One of the upgrade projects involved the 2.2 km section between North Liverpool Road at Green Valley and Elizabeth Drive at Bonnyrigg Heights. The project reconstructed the two-lane undivided road as a four-lane dual carriageway, with the stated aims of improving capacity, traffic flow and safety for motorists, cyclists and pedestrians. Construction of the final major section of the duplication, between the Westlink M7 and North Liverpool Road, began in January 2009. The project opened to traffic in December 2010, completing the progressive upgrade of Cowpasture Road to a four-lane divided arterial road.

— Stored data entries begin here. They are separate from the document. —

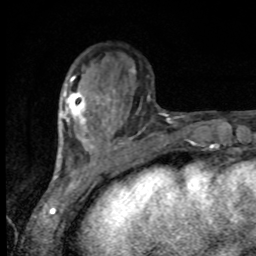
Breast MRI, one axial slice. Position 31 of 80 along the scan axis. Cropped to one breast. Dynamic contrast-enhanced series, time point 2 of 8 at this slice position (early post-contrast). 1.5 T. TE 4.2 ms, TR 7 ms. 256 × 256 image matrix. Female patient.
Annotated regions visible in this slice (semi-automatic segmentation, software-assisted and operator-edited):
- enhancing-tissue mask used for the functional tumour volume (all voxels passing the contrast-enhancement thresholds inside the analysis volume; usually the tumour): box from (x=64, y=91) to (x=86, y=122) px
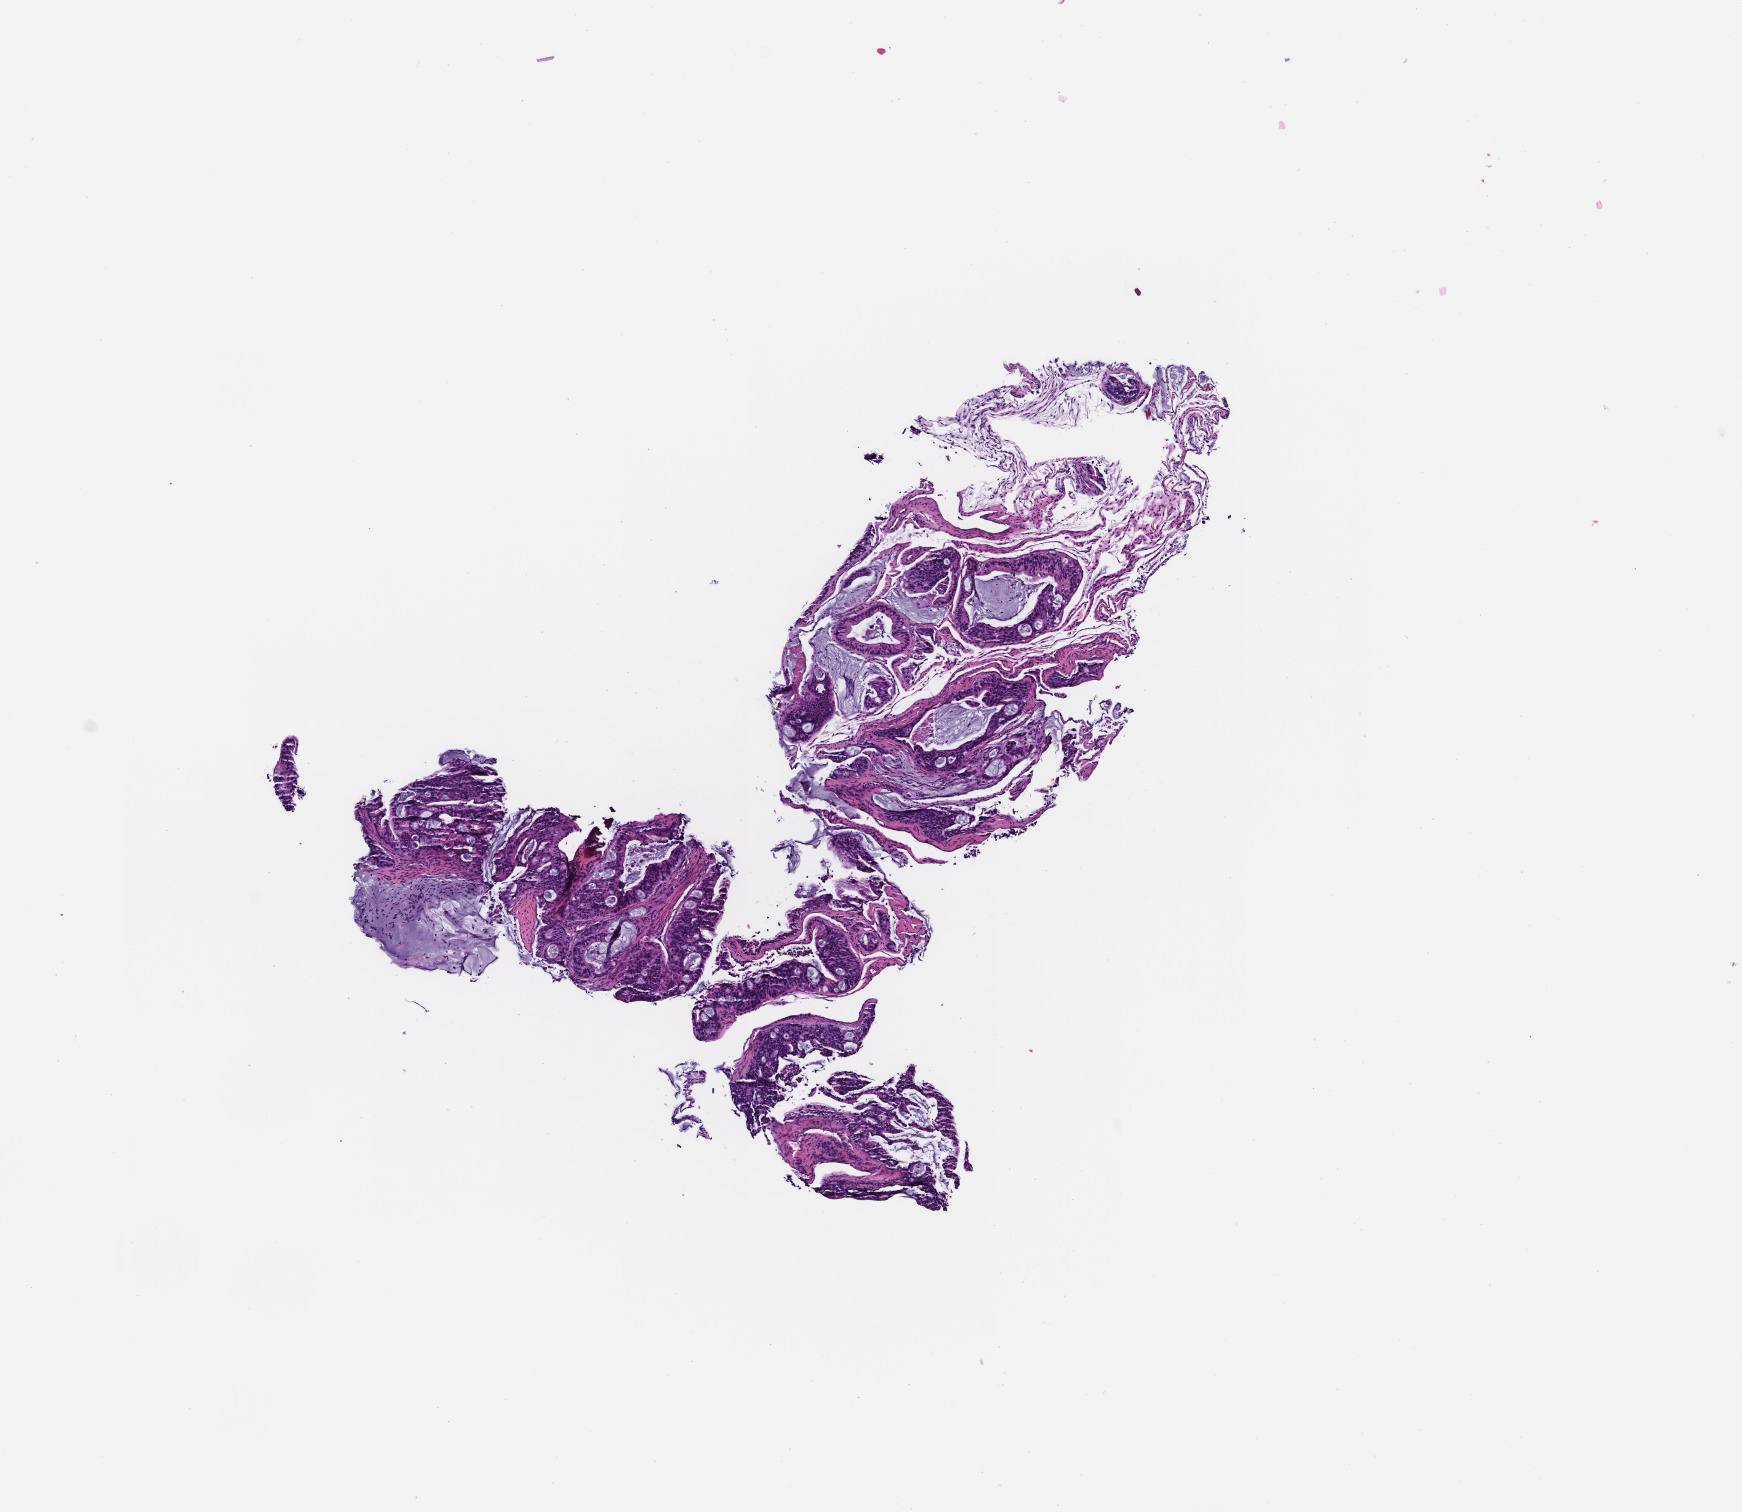
Hematoxylin and eosin (H&E) whole-slide image — whole scanned area (about 7.0 x 6.1 mm) shown as a low-resolution overview, FFPE section, specimen time point: collected at disease progression. Female patient.
• this section: metastatic tumor tissue
• primary diagnosis of the patient: Colorectal Carcinoma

Further planning for the corridor has continued as part of infrastructure planning for the growth of south-western Sydney. In 2025, Transport for NSW included the section of Cowpasture Road between the M7 Motorway and Camden Valley Way among seven road corridors being investigated under the South West Roads Planning program. The program is intended to plan for population growth and improve road safety, congestion, freight movement and access to employment and services.

== Significance ==
Cowpasture Road is one of the earliest documented road corridors associated with the European settlement of south-western Sydney. Heritage assessments describe the old Cowpasture Road as one of the oldest roads in the region and identify its origins in the early track connecting Prospect with the Cowpastures. The historic road was associated with the opening of the Cowpastures to colonial settlement and the establishment of several early estates in the region. Although much of its original alignment subsequently became part of other roads, the Cowpasture Road name has survived on the modern arterial road through south-western Sydney.